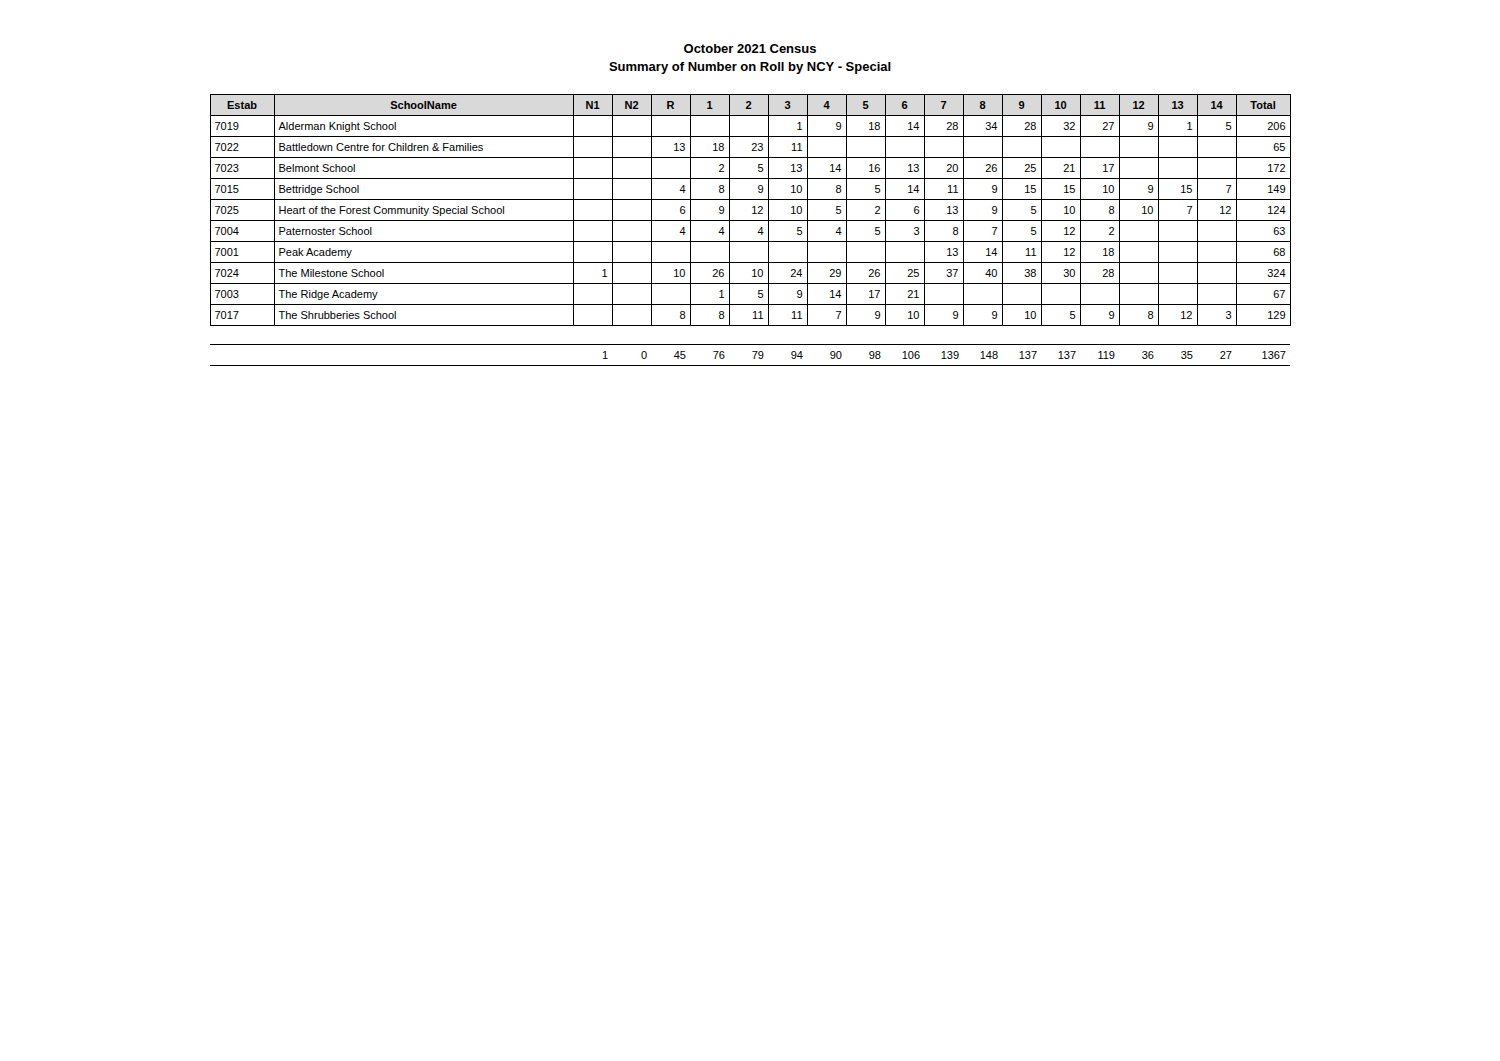October 2021 Census
Summary of Number on Roll by NCY - Special
| Estab | SchoolName | N1 | N2 | R | 1 | 2 | 3 | 4 | 5 | 6 | 7 | 8 | 9 | 10 | 11 | 12 | 13 | 14 | Total |
| --- | --- | --- | --- | --- | --- | --- | --- | --- | --- | --- | --- | --- | --- | --- | --- | --- | --- | --- | --- |
| 7019 | Alderman Knight School | | | | | | 1 | 9 | 18 | 14 | 28 | 34 | 28 | 32 | 27 | 9 | 1 | 5 | 206 |
| 7022 | Battledown Centre for Children & Families | | | 13 | 18 | 23 | 11 | | | | | | | | | | | | 65 |
| 7023 | Belmont School | | | | 2 | 5 | 13 | 14 | 16 | 13 | 20 | 26 | 25 | 21 | 17 | | | | 172 |
| 7015 | Bettridge School | | | 4 | 8 | 9 | 10 | 8 | 5 | 14 | 11 | 9 | 15 | 15 | 10 | 9 | 15 | 7 | 149 |
| 7025 | Heart of the Forest Community Special School | | | 6 | 9 | 12 | 10 | 5 | 2 | 6 | 13 | 9 | 5 | 10 | 8 | 10 | 7 | 12 | 124 |
| 7004 | Paternoster School | | | 4 | 4 | 4 | 5 | 4 | 5 | 3 | 8 | 7 | 5 | 12 | 2 | | | | 63 |
| 7001 | Peak Academy | | | | | | | | | | 13 | 14 | 11 | 12 | 18 | | | | 68 |
| 7024 | The Milestone School | 1 | | 10 | 26 | 10 | 24 | 29 | 26 | 25 | 37 | 40 | 38 | 30 | 28 | | | | 324 |
| 7003 | The Ridge Academy | | | | 1 | 5 | 9 | 14 | 17 | 21 | | | | | | | | | 67 |
| 7017 | The Shrubberies School | | | 8 | 8 | 11 | 11 | 7 | 9 | 10 | 9 | 9 | 10 | 5 | 9 | 8 | 12 | 3 | 129 |
| | | 1 | 0 | 45 | 76 | 79 | 94 | 90 | 98 | 106 | 139 | 148 | 137 | 137 | 119 | 36 | 35 | 27 | 1367 |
• • • • • • •
Each line above should be written out again exactly, without any image.

▶ _OUTPUT FOR THIS EXERCISE_:
October 2021 Census
Summary of Number on Roll by NCY - Special
| Estab | SchoolName | N1 | N2 | R | 1 | 2 | 3 | 4 | 5 | 6 | 7 | 8 | 9 | 10 | 11 | 12 | 13 | 14 | Total |
| --- | --- | --- | --- | --- | --- | --- | --- | --- | --- | --- | --- | --- | --- | --- | --- | --- | --- | --- | --- |
| 7019 | Alderman Knight School | | | | | | 1 | 9 | 18 | 14 | 28 | 34 | 28 | 32 | 27 | 9 | 1 | 5 | 206 |
| 7022 | Battledown Centre for Children & Families | | | 13 | 18 | 23 | 11 | | | | | | | | | | | | 65 |
| 7023 | Belmont School | | | | 2 | 5 | 13 | 14 | 16 | 13 | 20 | 26 | 25 | 21 | 17 | | | | 172 |
| 7015 | Bettridge School | | | 4 | 8 | 9 | 10 | 8 | 5 | 14 | 11 | 9 | 15 | 15 | 10 | 9 | 15 | 7 | 149 |
| 7025 | Heart of the Forest Community Special School | | | 6 | 9 | 12 | 10 | 5 | 2 | 6 | 13 | 9 | 5 | 10 | 8 | 10 | 7 | 12 | 124 |
| 7004 | Paternoster School | | | 4 | 4 | 4 | 5 | 4 | 5 | 3 | 8 | 7 | 5 | 12 | 2 | | | | 63 |
| 7001 | Peak Academy | | | | | | | | | | 13 | 14 | 11 | 12 | 18 | | | | 68 |
| 7024 | The Milestone School | 1 | | 10 | 26 | 10 | 24 | 29 | 26 | 25 | 37 | 40 | 38 | 30 | 28 | | | | 324 |
| 7003 | The Ridge Academy | | | | 1 | 5 | 9 | 14 | 17 | 21 | | | | | | | | | 67 |
| 7017 | The Shrubberies School | | | 8 | 8 | 11 | 11 | 7 | 9 | 10 | 9 | 9 | 10 | 5 | 9 | 8 | 12 | 3 | 129 |
| | | 1 | 0 | 45 | 76 | 79 | 94 | 90 | 98 | 106 | 139 | 148 | 137 | 137 | 119 | 36 | 35 | 27 | 1367 |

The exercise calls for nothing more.